**MATERIAL PROVIDED**
»»

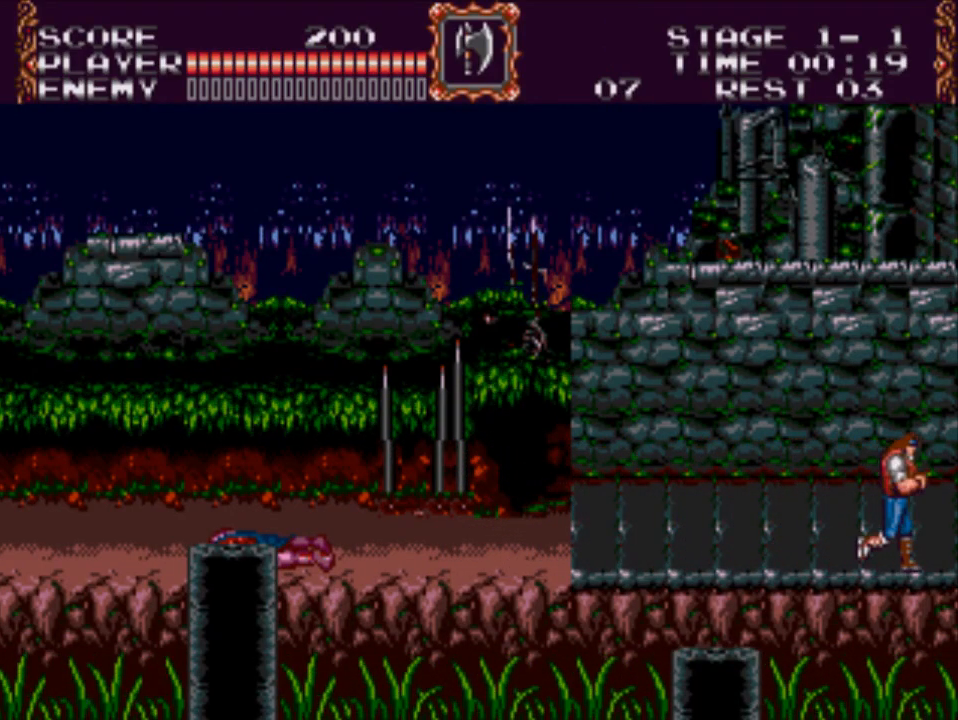
{"buttons": ["DPAD_RIGHT"], "events": []}
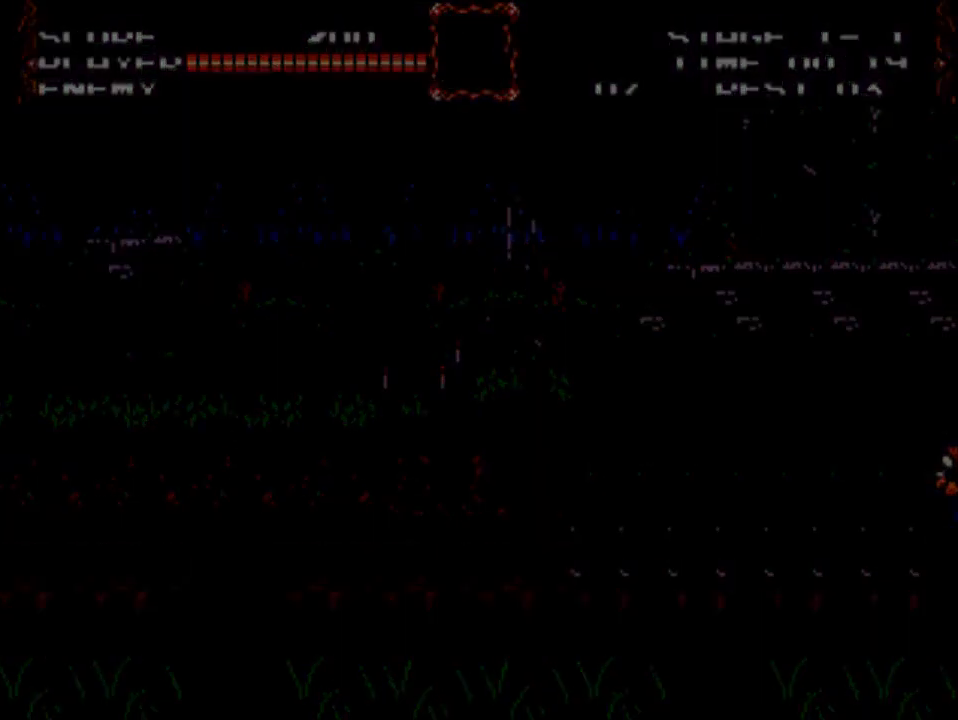
{"buttons": ["DPAD_RIGHT"], "events": []}
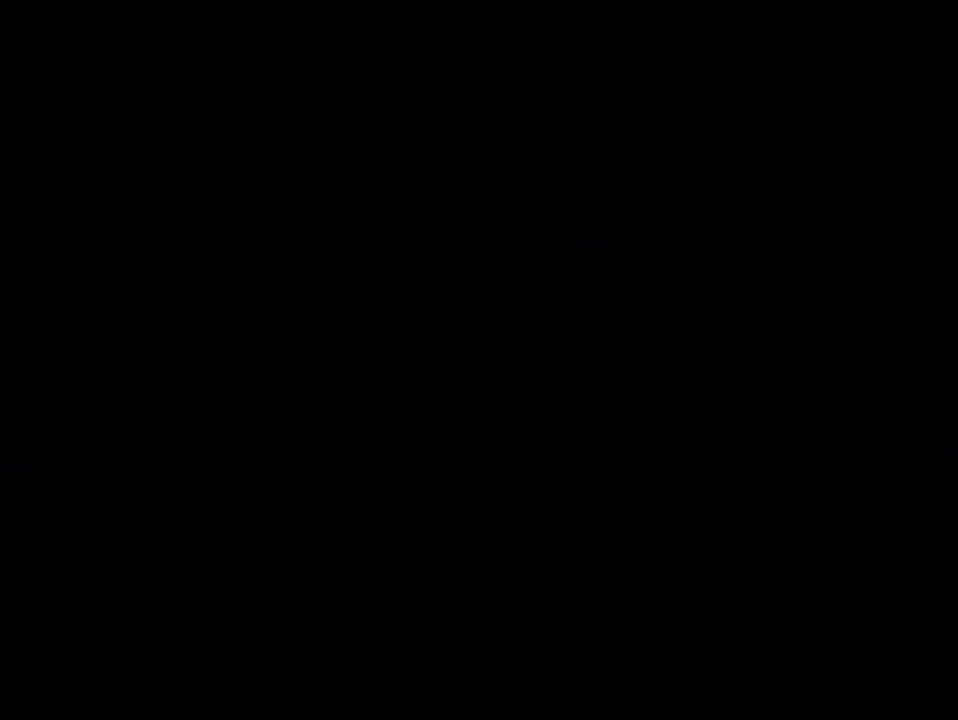
{"buttons": ["DPAD_RIGHT"], "events": []}
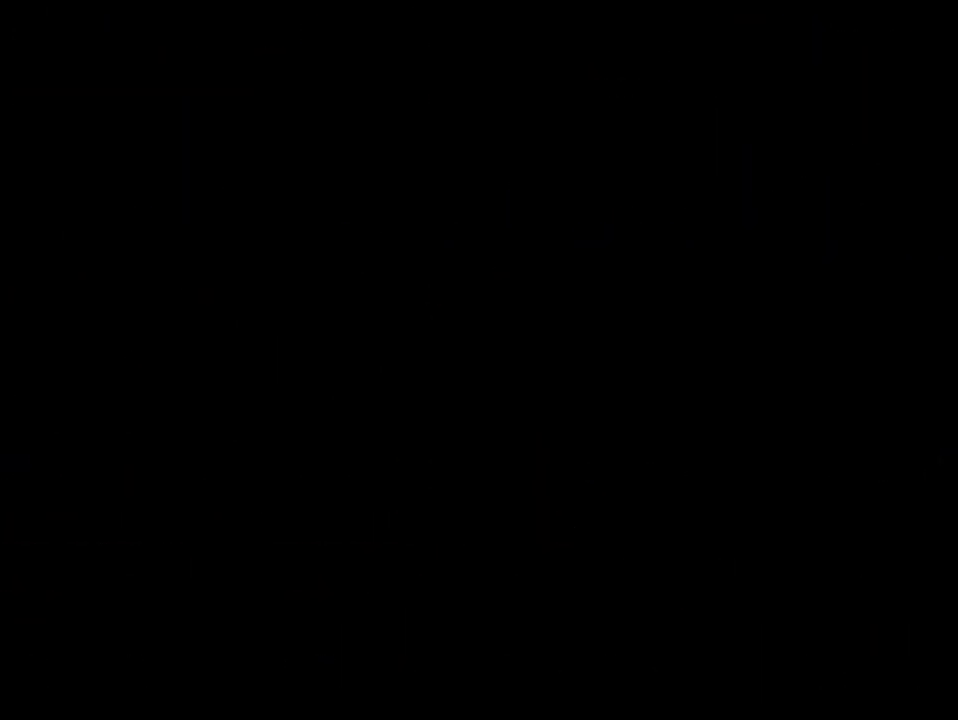
{"buttons": ["DPAD_RIGHT"], "events": []}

««

**TASK OBJECTIVE**
The whole listing must come back verbatim, with no pictures included.

**YOUR RESPONSE**
{"buttons": ["DPAD_RIGHT"], "events": []}
{"buttons": ["DPAD_RIGHT"], "events": []}
{"buttons": ["DPAD_RIGHT"], "events": []}
{"buttons": ["DPAD_RIGHT"], "events": []}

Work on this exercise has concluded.